Key to solving Boston bombing could be in blast aftermath

The ingenuity of the twin Boston Marathon explosions will offer important clues to investigators trying to solve the case, a former FBI bomb technician told Yahoo News Tuesday.

It matters “how they placed their tape or insulators, all the way down to how they tie the wires together,” said Danny Defenbaugh, the retired special agent who led the 1995 Oklahoma City bombing probe.

A team of specialized investigators has been dispatched to the race finish-line area in Boston where scores of victims were maimed by flying shrapnel when the two improvised explosive devices were detonated seconds apart.

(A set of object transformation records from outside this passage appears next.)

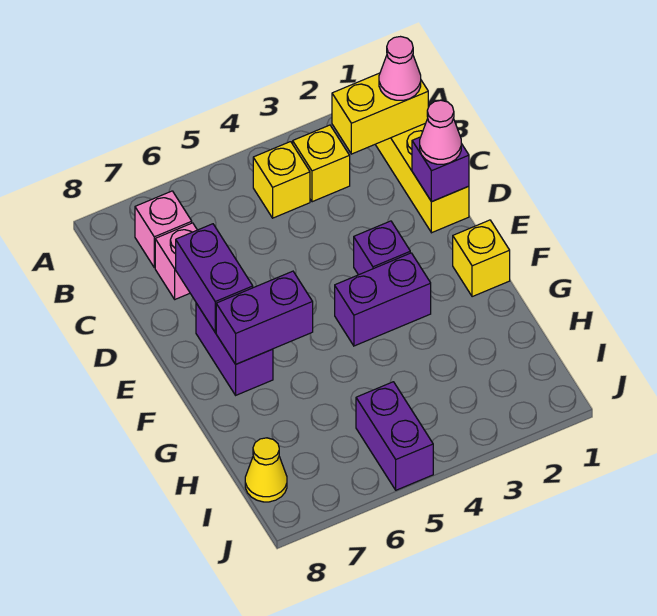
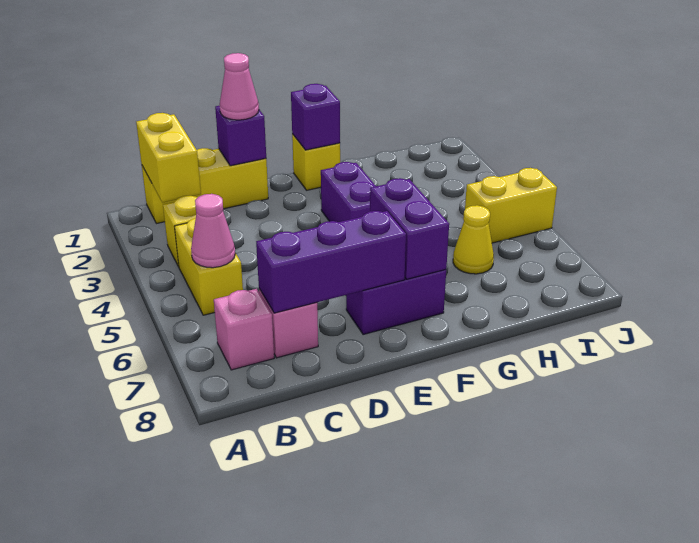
pink 1x1 cone [379,37,421,100] -> pink 1x1 cone moved to [191,194,235,268]
yellow 1x1 brick [253,142,310,218] -> yellow 1x2 brick [174,218,243,315]
purple 1x2 brick [176,224,253,332] -> purple 1x3 brick [256,211,406,313]
purple 1x1 brick [354,221,410,275] -> purple 1x1 brick moved to [291,84,340,150]
purple 1x2 brick [356,382,433,490] -> yellow 1x2 brick [465,168,557,243]
yellow 1x1 cone [245,438,287,502] -> yellow 1x1 cone moved to [453,205,494,274]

Defenbaugh said the agents will try to recover the blasting accessories and other components so they can reconstruct the devices.

“Many times how the bomb was constructed will lead to a bomb’s signature and maybe identify a group or sometimes an actual individual who committed the crime,” said Defenbaugh, who supervised more than 150 bomb investigations during his 33-year career.

It was a vehicle identification number from a charred Ryder moving truck that helped the FBI quickly trace the Oklahoma City bombing to Timothy McVeigh and Terry Nichols. The pair had rented the truck and packed it full of explosives before killing 168 people and injuring at least 680 at the Alfred P. Murrah Federal Building in Oklahoma City on April 19, 1995.

“We have to be very, very careful and allow the evidence to point the direction,” he said.

Defenbaugh cautioned any pundits who may be painting the Boston bombs as unsophisticated.

“If you construct it, and it blows up as designed and explodes and you haven’t killed yourself, then it is pretty sophisticated,” he said.

The deadly Boston bombs were contained in 6-liter pressure cookers and hidden in black duffel bags on the ground, the Associated Press reported Tuesday afternoon. Pressure cookers have been recovered in foreign and domestic terrorist activity in recent years. An IED fashioned from a pressure cooker was found after the failed attempt to set off a bomb in Times Square in May 2010.

Boston Police Commissioner Eric Davis said Tuesday morning that the suspect is not believed to be among the dead.

“The three deceased are all victims as far as I know,” Davis said.

A European security official told the Associated Press on Tuesday that the initial evidence strongly suggests the culprits were not suicide bombers.

"So far, investigators believe it was not the work of suicide bombers, but it is still too early to rule it out completely," said the official, who spoke from the United States on condition of anonymity because he was not authorized to speak about the U.S. investigation.

Defenbaugh warned about eliminating suspects too early.

“It was undoubtedly a terrorist attack, however I’d be very careful in trying to subcategorize it as international or domestic,” he said. “History has proven that’s just not wise.”